И Тиар.... Почему он поверил?! Почему не защитил?! Он же понимал и чувствовал ее до самых глубин души. Знал, кто ей дорог! Сам иногда так смотрел... Как он мог сбежать, оставив в руках врага?
Комната поплыла и закружилась перед глазами, девушка снова обессилено повисла на цепи. Тело покрылось липким потом.
Необходимо найти способ выбраться, а то ведь избранный брат Масген обязательно придет проведать, как чувствует себя "добыча". Он с радостью доведет дело до конца. И хорошо если только Масген! Ведь не случайно выбрали момент, когда рядом нет ни одного друга Леа.
Самым омерзительным для девушки было чувство беспомощности. Она осталась почти без оружия. Почти, потому что любимый нож при обыске не нашли — принцесса чувствовала его в рукаве.
Права Арзила — нож богов нельзя украсть или забрать насильно.
А еще в подошве сапог скрыто потайное лезвие. Вот только бы руки освободить...
Передохнув, Леа выпрямилась и не удержалась от стона — пропитанное кровью рванье прилипло к ранам, и теперь любое движение лишь усиливало боль.
Ее высочество, облизав пересохшие губы, сделала единственное, что было в ее силах — поскоблила ногтями звено цепи. На железе остались глубокие царапины. Девушка чуть не расплакалась от счастья — она выберется, обязательно выберется! Главное, чтоб ей дали время.
Леа легко могла бы доказать невиновность, но уста словно запечатал давний совет жрицы, а еще — чувство опасности. Слишком легко в Кенлире на женщин навешивали ярлыки. Источник зла, средоточие колдовских сил и соблазна. Дело сразу могло закончиться костром.
Леа, прикусив губу, задрала голову, разглядывая оковы. Железо поддавалось хорошо, но слишком медленно — девушке приходилось часто отдыхать.

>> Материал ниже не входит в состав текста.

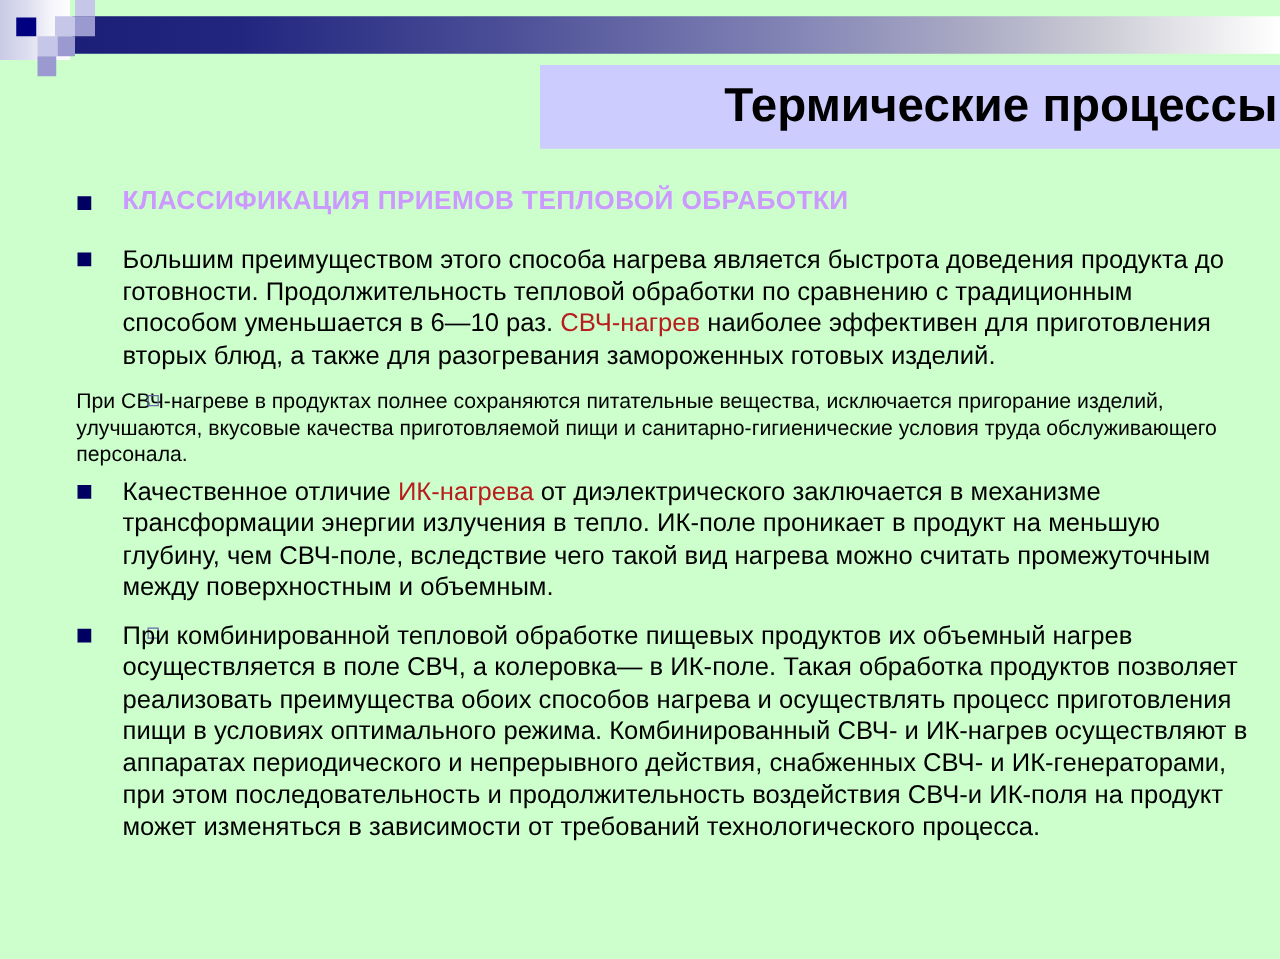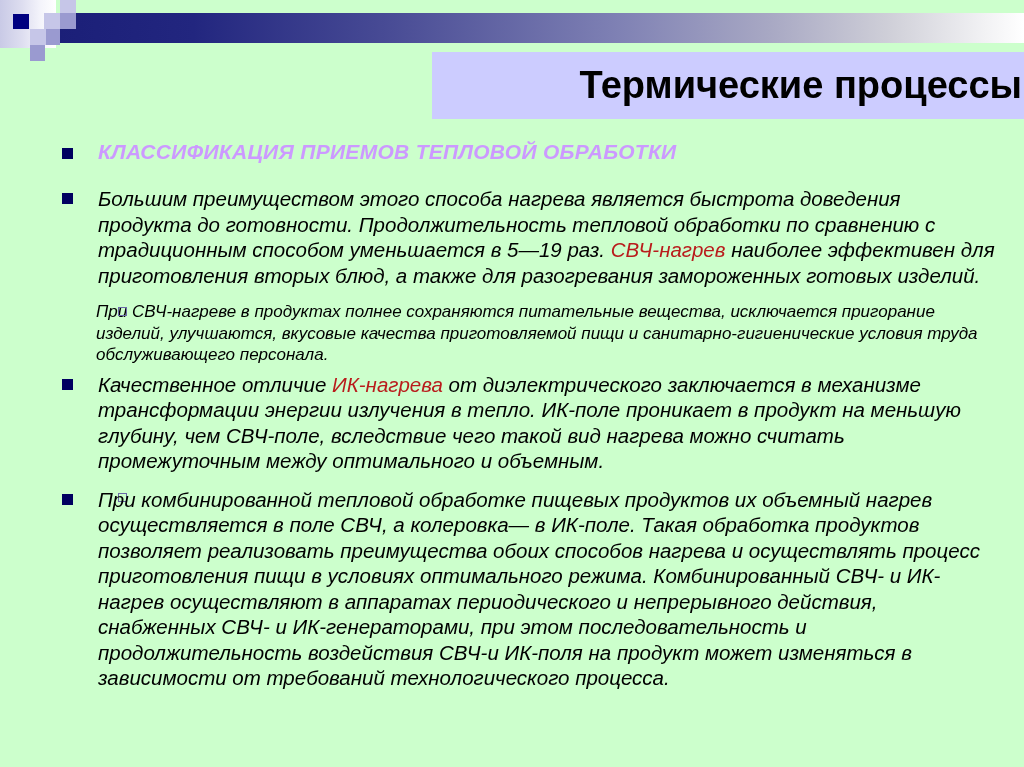"КЛАССИФИКАЦИЯ ПРИЕМОВ ТЕПЛОВОЙ ОБРАБОТКИ" #content { font-style: italic -> none; top: 138px -> 147px }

Если бы только не эта треклятая слабость. И как хочется пить...
За дверями царила тишина — видно стража улеглась спать, принцесса слышала лишь собственное судорожное дыхание.
Она выживет, выживет и вернется домой, какими бы дорогами для этого ни пришлось пройти! Только жалко, что не удастся обнаружить ту тварь...
Леа, вывернув кисть, ощупала стальное звено и принялась скрести ногтями по железу, чувствуя, как с каждой минутой углубляется пропил.
Прошло уже несколько часов с того момента, когда ее высочество первый раз пришла в себя. Она еще несколько раз теряла сознание, но, очнувшись, снова принималась за дело, расширяя борозду. Леа жалела лишь об одном — что нельзя дотянуться до цепи зубами! Она выгрызла бы себе свободу!